The concepts are amazing. The writing and imagination is quite incredible. The characters are relate-able humans, but still are incredibly impressive. The acting was phenomenal. Leonardo DiCaprio is an extraordinarily talented actor. He gets into the role like none other. The supporting cast was solid (Ellen Page, Joseph Gordon-Levitt, Tom Hardy, Ken Watanabe). The music was excellent. Hans Zimmer rarely disappoints.

Inception was stunning, brain exercise that really worked. This is what movies are all about. I would give it an Oscar (or a few). Christopher Nolan does it again.

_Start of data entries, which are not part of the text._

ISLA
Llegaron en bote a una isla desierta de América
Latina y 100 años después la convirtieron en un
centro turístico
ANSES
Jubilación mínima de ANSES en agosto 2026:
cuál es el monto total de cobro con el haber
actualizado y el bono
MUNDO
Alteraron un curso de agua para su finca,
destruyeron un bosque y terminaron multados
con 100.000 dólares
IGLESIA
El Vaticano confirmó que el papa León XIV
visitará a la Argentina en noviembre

It runs 148 minutes and is rated PG-13. I give it what it deserves: 10 ramheads out of 10.

Friday, July 16, 2010

We meet again...wildcat.

A couple weeks ago I reviewed High School Musical 3 and didn't give it great marks. Today, for comparison's sake, here's my review of the first High School Musical (2006).

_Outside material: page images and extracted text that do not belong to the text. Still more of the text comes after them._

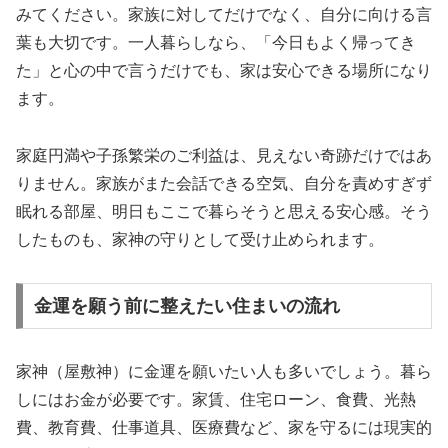
みてください。家族に対してだけでなく、自分に向ける言
葉も大切です。一人暮らしなら、「今日もよく帰ってき
た」と心の中で言うだけでも、家は安心できる場所になり
ます。
家庭円満や子孫繁栄のご利益は、見えない奇跡だけではあ
りません。家族がまた会話できる空気、自分を責めすぎず
眠れる部屋、明日もここで暮らそうと思える安心感。そう
したものも、家神の守りとして受け止められます。
金運を願う前に整えたい住まいの流れ
家神（屋敷神）に金運を願いたい人も多いでしょう。暮ら
しにはお金が必要です。家賃、住宅ローン、食費、光熱
費、教育費、仕事道具、医療費など、家を守るには現実的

The first time I watched it, it greatly annoyed me. That is because I expected it to and I wanted it to because of what I had heard about it. As my sister watched it more and more times, I saw parts of it and started liking some of the songs. (Yeah, that's right.) Then I was impressed with the dancing. Really impressed. This made-for-TV movie doesn't feature a greatly impressive plot, polished editing, or perfection, but what it has is honesty. This is High School Musical before the "HSM franchise" and popularity. It is a Disney Channel Original Movie. It's real. I don't like this movie because of the popularity, but for what it is. For the fact that it promotes the arts, and doing a little of everything, and its anti-clique attitude.

High School Musical shows that song and dance aren't lame. The dancing and songs are polished and practiced and downright impressive. The actors (especially Zac Efron and Vanessa Hudgens) have chemistry. [Their on screen chemistry led to a relationship...] That chemistry was missing in HSM3.

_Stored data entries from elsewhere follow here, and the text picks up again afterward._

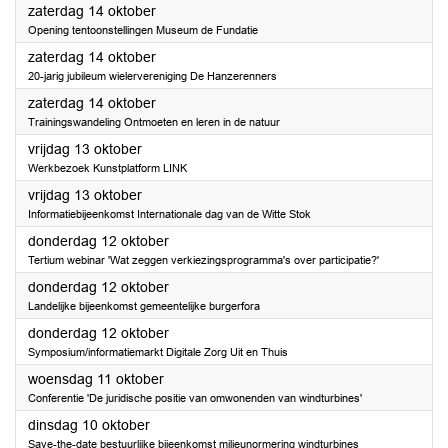
2023
zaterdag 14 oktober
Opening tentoonstellingen Museum de Fundatie
2023
zaterdag 14 oktober
20-jarig jubileum wielervereniging De Hanzerenners
2023
zaterdag 14 oktober
Trainingswandeling Ontmoeten en leren in de natuur
2023
vrijdag 13 oktober
Werkbezoek Kunstplatform LINK
2023
vrijdag 13 oktober
Informatiebijeenkomst Internationale dag van de Witte Stok
2023
donderdag 12 oktober
Tertium webinar 'Wat zeggen verkiezingsprogramma's over participatie?'
2023
donderdag 12 oktober
Landelijke bijeenkomst gemeentelijke burgerfora
2023
donderdag 12 oktober
Symposium/informatiemarkt Digitale Zorg Uit en Thuis
2023
woensdag 11 oktober
Conferentie 'De juridische positie van omwonenden van windturbines'
2023
dinsdag 10 oktober
Save-the-date bestuurlijke bijeenkomst milieunormering windturbines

Well, that's all I have for you tonight...

High School Musical runs 98 minutes and is rated TV-G (definitely a family film). I give it 8 ramheads out of 10 for being real and for not selling out (yet).

Thursday, July 15, 2010

Arvy and age-travel

This week I watched a couple of mildly popular films that my siblings got from the library. Here's a quick rundown:

The first one, RV (2006) stars Robin Williams in a slap-stick comedy about family, RVing, and life. It is a cheesy emotional family film wrapped in slap-stick humor. It was pretty funny, pretty ridiculous, and entertaing. It was not, though, amazing. It will entertain you, but won't make you feel like you just watched something awesome. It is rated PG and runs 99 minutes. I give it an average 5 ramheads out of 10.The second one I watched, 17 Again (2009) stars Zac Efron in a cheesy, predictable yet entertaining family-comedy. Efron does a great job. Period. This film is packed with awkward funny moments, the kind in Harry Potter and the Half-Blood Prince and I loved them. There are a few cheesy effects, but otherwise this is a funny, nice movie. It runs 102 minutes and is rated PG-13 (barely). I give it a likeable 7 ramheads out of 10.

Tuesday, July 13, 2010

Here's a quick plug for some SWEET music

Listen to Sweet Diss and the Comebacks. They are from Seattle, they love The Office, and they play good music. Check them out on MySpace: or download an album at this link:

Also, makes sure to Like them on Facebook:

Here's a sample of their music (It's called Jimmy in a Well ;):

Saturday, July 3, 2010

Watch out Pinocchio

Here's another quicky review:

Bicentennial Man (1999) is a modern day Pinocchio. Robin Williams plays Andrew, an android that has innate personality, emotions, and capability to love. Encouraged by Sir (Sam Neill) he learns how to be human, makes millions of dollars, and eventually requests freedom (which happens to be one of the themes). This film makes one think about the important things in life. Long story short, I love this sci-fi Robin Williams epic.

Bicentennial Man runs 132 minutes and is rated PG. Definitely a family film. I give it 8 ramheads out of 10 (it's not perfect, but very good).